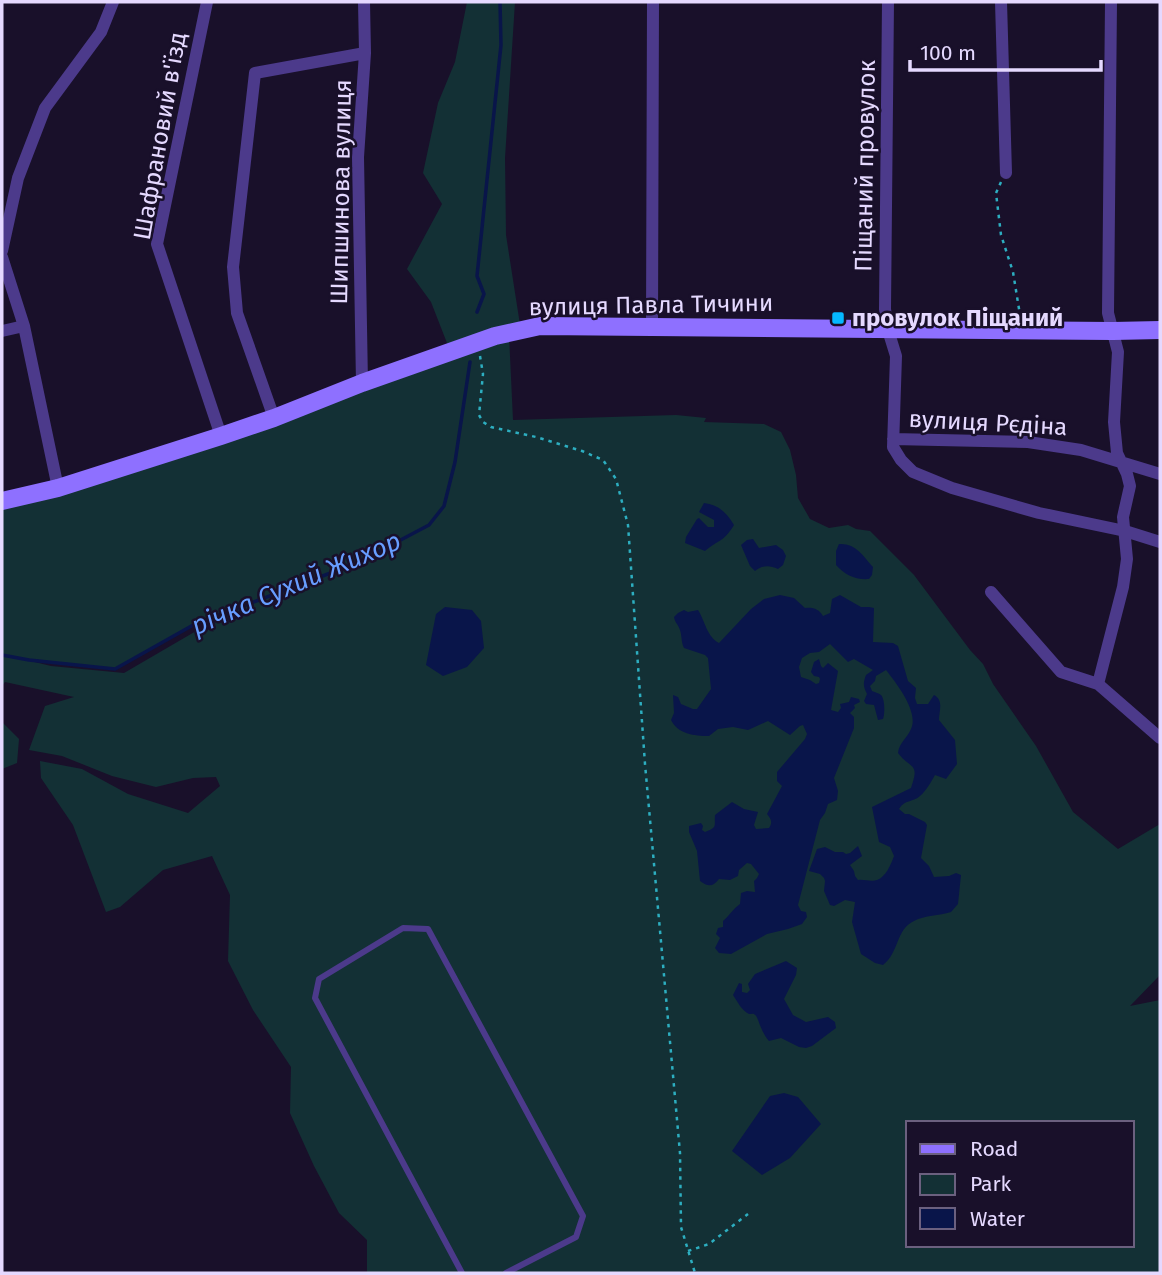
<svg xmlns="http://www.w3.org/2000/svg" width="1162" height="1275" font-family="'Fira Sans',sans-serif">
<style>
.green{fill:#133035;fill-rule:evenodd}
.water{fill:#09154a}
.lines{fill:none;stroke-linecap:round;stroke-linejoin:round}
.stream{stroke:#09154a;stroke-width:3.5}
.path{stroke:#2daec0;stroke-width:2.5;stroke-dasharray:3.5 5;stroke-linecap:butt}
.lane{stroke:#4c3a8b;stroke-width:6}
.street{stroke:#4c3a8b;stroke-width:12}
.secondary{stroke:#8e70ff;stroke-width:18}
.poi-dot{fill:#05b8ff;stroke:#19102a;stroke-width:2.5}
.labels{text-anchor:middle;stroke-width:5;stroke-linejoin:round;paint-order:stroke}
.street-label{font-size:24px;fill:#e5d9ff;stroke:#19102a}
.poi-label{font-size:24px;font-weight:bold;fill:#e5d9ff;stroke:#19102a;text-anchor:start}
.water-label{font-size:26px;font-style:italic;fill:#679dff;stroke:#19102a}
</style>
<rect width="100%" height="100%" fill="#19102a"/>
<!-- green -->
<path class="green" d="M467 2H515L505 158 506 235 521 331 509 335 513 420 676 415 706 418 704 422 764 424 781 432 790 450 796 475 798 498 810 519 829 528 848 525 856 529 870 531 914 575 970 650 983 664 993 684 1036 746 1073 812 1118 849 1160 824V975L1130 1006 1160 1000V1273H367V1240L339 1213 314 1166 290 1113 291 1067 253 1010 228 961 230 895 212 856 163 870 120 907 106 912 73 825 41 778 40 761 82 769 128 794 188 813 220 786 216 777 193 778 156 787 112 776 62 756 29 750 45 706 74 697 5 682 2 686V501L58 488 453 347 447 343 431 302 407 269 442 204 423 173 438 103 455 62ZM203 621 214 632 203 627 124 673 51 666 14 657 115 669ZM908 1123H1132V1245H908Z
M2 722 19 739 17 763 2 769Z"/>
<!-- water -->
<path class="water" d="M704 503C719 505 726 512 734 525 723 543 719 539 705 551L685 543 686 537 697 519 699 518 708 527H714V520L699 512Z
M753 539 759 548 776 545 783 550 786 556 783 565 778 569C769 565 763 565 755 571L750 566 741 545 747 540Z
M839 544C856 543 863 556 873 567L872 575 869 579C855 580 845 575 836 565V551Z
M780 595 794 598 805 608C813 607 819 609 823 616L830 613 832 599 840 595 861 607H869L874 608 873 642 893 643 898 646 908 681 916 688 915 698 917 704H928L934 695C944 700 939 711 939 720L955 740 957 764 946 779 935 775C931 782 926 791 920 796 912 803 905 799 899 809L905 814H909L925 822 927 825 921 858 929 866 934 877 949 876 956 873 961 875 958 904 951 912C939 916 925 915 914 921 896 929 899 953 883 965L875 963 861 954 852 922 855 902 845 900 834 906 830 905 824 891 825 881 824 878 820 874 809 871 817 849 825 847 835 852H843L846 854 850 853 858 846 862 856 850 865 854 871 855 876 858 880C864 879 871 882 877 880 886 877 891 864 894 856L890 847 879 842 872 807 911 788C920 762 911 770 898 753 899 743 907 738 911 729 919 712 897 684 886 670L876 676 875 681 870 686 872 691C874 692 879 693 881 695 885 699 885 714 883 719L878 720 874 705 866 704 864 701 867 694C863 686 863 683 866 675L873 670 854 659 848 662 830 644 819 652 810 653 802 658 799 667 801 677 810 680 816 684 819 683 820 679 819 677 814 676 811 672 814 662 819 659 821 666 823 668 828 663 838 671 831 710 838 712 841 708 840 704 849 702 851 697 859 699 860 702 854 705 855 708 850 713 854 717V728L834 778 838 791 837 800 828 804 825 813 820 820 798 905 801 911 806 912 807 917 802 924 788 929 767 934 731 954 719 953 715 948 720 938 716 934 718 928 723 927V921C729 916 733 909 740 904L741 893 747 891 755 892 754 881 757 878 759 874 751 864 747 863 739 870 738 876 730 880 719 879C713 887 708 887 700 881L697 851 689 832V826L701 823 703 826 702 830 705 832C718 827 714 826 715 815L732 802 744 809 758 812 754 825 756 829 769 828C773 822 771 819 767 814L782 786 777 781V772L805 739 807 734 803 725 800 726 790 735 768 721 748 730 733 727 718 729 709 736C694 736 678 734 671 720L674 713 673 695 678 697 681 704 693 709H697L711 689 708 658 705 655 684 648C681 642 682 636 680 630 678 624 675 623 674 617L678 613 684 610 688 612 698 610C705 621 707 637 719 643L751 609 764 599Z
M445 607 472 610 481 621 484 648 467 667 443 676 426 665 436 614Z
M786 961 797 968 796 975 784 999 793 1015 806 1022 828 1017 835 1022 836 1028 812 1046 806 1048 799 1047 781 1038 769 1041C761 1033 758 1016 755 1015 754 1013 751 1014 749 1014 742 1011 737 1001 733 995L739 983 742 984V992L747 993 750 990 748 984 755 974Z
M784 1093 798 1097 821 1124 790 1158 762 1175 732 1151 770 1096Z"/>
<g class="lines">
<!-- stream -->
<path class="stream" d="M477 312 484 294 477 276 501 45 500 2
M2 655 29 660 115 669 195 624 357 563 429 525 444 506 455 462 470 362"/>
<!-- path -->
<path class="path" d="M1001 182 996 193 1001 235 1013 272 1020 315
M480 356 483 374 479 415 483 422 491 427 536 437 582 451 603 460 616 479 628 525 645 764 680 1153 681 1227 695 1273
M688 1251 709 1244 748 1214"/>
<!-- lane -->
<path class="lane" d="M462 1273 315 998 319 979 403 928 428 929 583 1216 576 1237 506 1273"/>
<!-- street -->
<path class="street" d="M207 2 157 244 221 436
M888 2 885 309 888 330 896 356 893 447 901 460 913 472 952 488 1039 513 1125 531 1160 542
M1001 2 1006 173
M2 251 18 178 45 108 101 32 113 2
M2 257 24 326 58 488
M652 326 653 2
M2 331 24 326
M362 383 358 157 365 53 364 2
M274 418 237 313 233 267 255 73 365 53
M893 439 1028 442 1081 450 1160 474
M991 592 1061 672 1098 684 1160 738
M1098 684 1123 587 1127 559 1123 517 1130 486 1127 474 1117 453 1114 422 1118 352 1108 313 1111 2"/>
<!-- secondary -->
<path class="secondary" d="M2 501 58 488 221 436 274 418 362 383 495 336 540 326 1113 331 1160 330"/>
</g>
<!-- markers -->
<rect class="poi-dot" x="831" y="311" width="14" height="14" rx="3.5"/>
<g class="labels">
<!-- street labels -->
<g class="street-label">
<text transform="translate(160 136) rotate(-80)" y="8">Шафрановий в'їзд</text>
<text transform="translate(865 166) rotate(-89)" y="8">Піщаний провулок</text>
<text transform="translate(341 192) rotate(-89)" y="8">Шипшинова вулиця</text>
<text transform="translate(651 305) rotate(-1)" y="8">вулиця Павла Тичини</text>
<text transform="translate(988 423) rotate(3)" y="8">вулиця Рєдіна</text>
</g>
<!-- poi labels -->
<g class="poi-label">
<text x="852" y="326">провулок Піщаний</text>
</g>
<!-- water labels -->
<g class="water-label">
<text transform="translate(296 583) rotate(-23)" y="9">річка Сухий Жихор</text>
</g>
</g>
<!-- border -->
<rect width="1162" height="1275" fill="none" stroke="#e5d9ff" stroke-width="7"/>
<!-- legend -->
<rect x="906" y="1121" width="228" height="126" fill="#19102a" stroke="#6b607f" stroke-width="2"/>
<rect x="920" y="1144" width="35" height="10" fill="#8e70ff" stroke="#6b607f" stroke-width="2"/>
<text x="970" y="1156" font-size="21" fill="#e5d9ff">Road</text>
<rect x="920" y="1174" width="35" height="21" fill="#133035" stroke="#6b607f" stroke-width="2"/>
<text x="970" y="1191" font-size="21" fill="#e5d9ff">Park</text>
<rect x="920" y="1208" width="35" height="21" fill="#09154a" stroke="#6b607f" stroke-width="2"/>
<text x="970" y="1226" font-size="21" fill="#e5d9ff">Water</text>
<!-- scale -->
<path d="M910 60v10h191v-10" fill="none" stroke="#e5d9ff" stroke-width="3.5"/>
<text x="920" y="60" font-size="21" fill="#e5d9ff" stroke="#19102a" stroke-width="5" paint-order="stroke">100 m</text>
</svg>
# # #
WHAT THIS TASK INVOLVES — Work out how many lines of the entries hold the word "linecap", and write only that figure.

ANSWER SECTION — 2